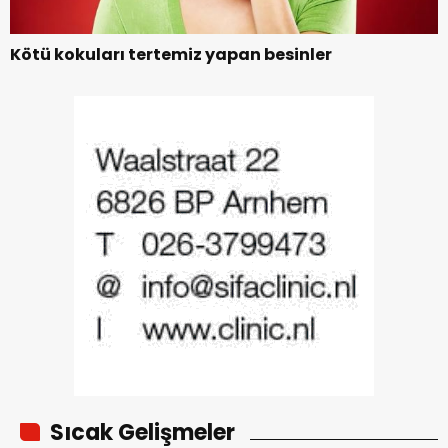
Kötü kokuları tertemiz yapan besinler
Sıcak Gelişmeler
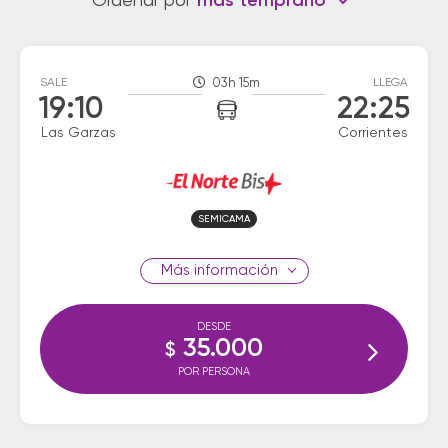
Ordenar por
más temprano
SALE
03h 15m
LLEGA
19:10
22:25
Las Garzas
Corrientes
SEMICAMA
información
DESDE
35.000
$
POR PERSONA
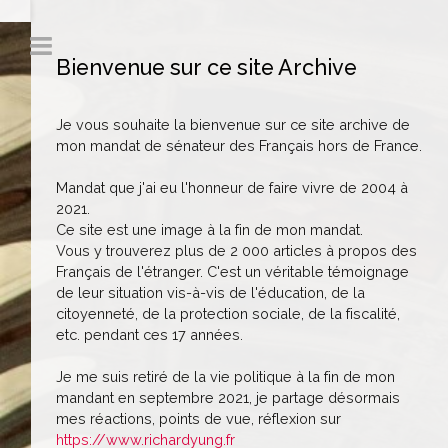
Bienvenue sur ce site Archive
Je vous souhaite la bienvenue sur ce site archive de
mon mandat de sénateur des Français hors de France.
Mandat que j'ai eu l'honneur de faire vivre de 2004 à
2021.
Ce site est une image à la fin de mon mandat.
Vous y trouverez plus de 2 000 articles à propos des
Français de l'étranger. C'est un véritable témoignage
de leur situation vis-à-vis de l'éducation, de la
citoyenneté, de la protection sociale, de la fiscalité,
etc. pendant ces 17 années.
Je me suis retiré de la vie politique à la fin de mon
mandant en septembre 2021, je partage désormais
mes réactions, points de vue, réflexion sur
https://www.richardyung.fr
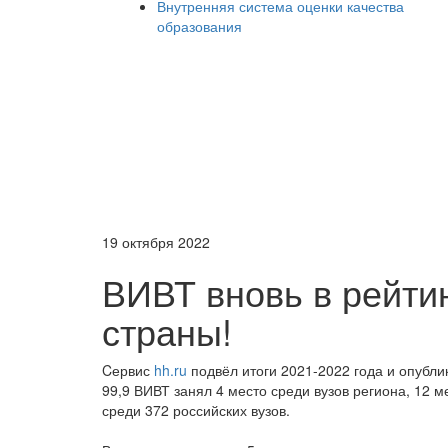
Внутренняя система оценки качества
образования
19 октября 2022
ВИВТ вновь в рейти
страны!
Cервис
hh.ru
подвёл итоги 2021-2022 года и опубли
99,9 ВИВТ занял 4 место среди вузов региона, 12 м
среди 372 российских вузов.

**TASK TO COMPLETE:** Please transcribe every line of the records above without any change, and leave the pictures out of your answer.

**PROBLEM SOLUTION:**
Kötü kokuları tertemiz yapan besinler
Sıcak Gelişmeler
Ordenar por
más temprano
SALE
03h 15m
LLEGA
19:10
22:25
Las Garzas
Corrientes
SEMICAMA
información
DESDE
35.000
$
POR PERSONA
Bienvenue sur ce site Archive
Je vous souhaite la bienvenue sur ce site archive de
mon mandat de sénateur des Français hors de France.
Mandat que j'ai eu l'honneur de faire vivre de 2004 à
2021.
Ce site est une image à la fin de mon mandat.
Vous y trouverez plus de 2 000 articles à propos des
Français de l'étranger. C'est un véritable témoignage
de leur situation vis-à-vis de l'éducation, de la
citoyenneté, de la protection sociale, de la fiscalité,
etc. pendant ces 17 années.
Je me suis retiré de la vie politique à la fin de mon
mandant en septembre 2021, je partage désormais
mes réactions, points de vue, réflexion sur
https://www.richardyung.fr
Внутренняя система оценки качества
образования
19 октября 2022
ВИВТ вновь в рейти
страны!
Cервис
hh.ru
подвёл итоги 2021-2022 года и опубли
99,9 ВИВТ занял 4 место среди вузов региона, 12 м
среди 372 российских вузов.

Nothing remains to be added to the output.